L'inertie thermique d'un bâtiment est sa capacité à stocker de la chaleur dans ses murs, ses planchers, etc. Plus l'inertie d'un bâtiment est forte, plus il se réchauffe et se refroidit lentement. Plus les murs sont épais et les matériaux lourds (pierre, brique pleine, terre crue, etc.), plus l'inertie est grande.

 

En l'absence de climatisation, une forte inertie est un atout pour le confort d'été de jour : elle amortit les pics de surchauffe. Une bonne ventilation la nuit devra permettre d'évacuer la chaleur accumulée pendant la journée.

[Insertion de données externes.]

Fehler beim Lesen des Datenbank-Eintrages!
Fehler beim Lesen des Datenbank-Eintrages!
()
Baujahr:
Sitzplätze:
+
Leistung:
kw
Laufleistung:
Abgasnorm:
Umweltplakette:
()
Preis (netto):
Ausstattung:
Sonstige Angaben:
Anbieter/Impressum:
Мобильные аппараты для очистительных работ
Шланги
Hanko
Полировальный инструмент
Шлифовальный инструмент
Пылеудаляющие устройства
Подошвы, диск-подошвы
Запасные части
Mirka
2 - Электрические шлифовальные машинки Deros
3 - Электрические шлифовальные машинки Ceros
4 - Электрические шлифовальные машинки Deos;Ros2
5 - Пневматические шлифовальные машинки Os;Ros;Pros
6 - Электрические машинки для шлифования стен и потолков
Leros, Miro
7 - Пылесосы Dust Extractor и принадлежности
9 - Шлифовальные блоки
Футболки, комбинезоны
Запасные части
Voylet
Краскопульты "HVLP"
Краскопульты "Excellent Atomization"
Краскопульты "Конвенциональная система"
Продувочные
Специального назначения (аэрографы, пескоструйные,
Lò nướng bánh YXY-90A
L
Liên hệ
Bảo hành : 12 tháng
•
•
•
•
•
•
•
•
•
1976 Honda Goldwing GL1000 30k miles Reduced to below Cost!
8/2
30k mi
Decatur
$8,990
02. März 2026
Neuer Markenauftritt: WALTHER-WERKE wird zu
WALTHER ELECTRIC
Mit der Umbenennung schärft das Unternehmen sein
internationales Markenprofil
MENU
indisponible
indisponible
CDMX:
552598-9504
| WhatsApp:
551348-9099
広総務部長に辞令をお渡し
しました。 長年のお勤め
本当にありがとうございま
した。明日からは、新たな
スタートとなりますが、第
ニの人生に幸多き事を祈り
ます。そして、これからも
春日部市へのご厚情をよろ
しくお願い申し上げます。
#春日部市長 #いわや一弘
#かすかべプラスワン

Une bonne isolation d'hiver ne garantit pas une maison confortable l'été. En France, la plupart des logements sont isolés par l'intérieur, ce qui empêche de profiter de l'inertie des murs. Pour que l'isolation joue un rôle favorable dans le confort d'été, l'une des solutions les plus appropriées est l'isolation par l'extérieur.

 

Des règles simples et faciles à suivre :

 

•baies et fenêtres : réservez baies vitrées et grandes fenêtres aux façades sud ; à l'est, éclairé de face par le soleil du matin, des ouvertures plus modestes ; enfin méfiez-vous de l'ouest ! Là, pour éclairer sans surchauffe, privilégiez de petites fenêtres ou des dispositifs d'éclairage indirect ;

• fenêtres de toit : sur une toiture orientée au sud, elles apportent beaucoup de chaleur. Il est préférable de les réserver aux pans de toiture au nord et à l'est, et d'y prévoir des occultations extérieures efficaces ;

• pour occulter les ouvertures, les volets : Les volets roulants sont particulièrement bien adaptés aux exigences du confort d'été, mais les volets battants, les persiennes, etc., sont eux aussi efficaces ;

• pour ombrer les ouvertures, les protections solaires : Elles empêchent l'insolation directe des ouvertures mais laissent passer la lumière. Certaines sont légères, amovibles ou orientables, comme les stores ou les brise-soleil fixes ou orientables. Repliées ou enroulées l'hiver, elles laissent entrer le soleil.

D'autres font partie intégrante de la construction même : pare-soleil, écrans, auvents, balcons, débords de toit, etc.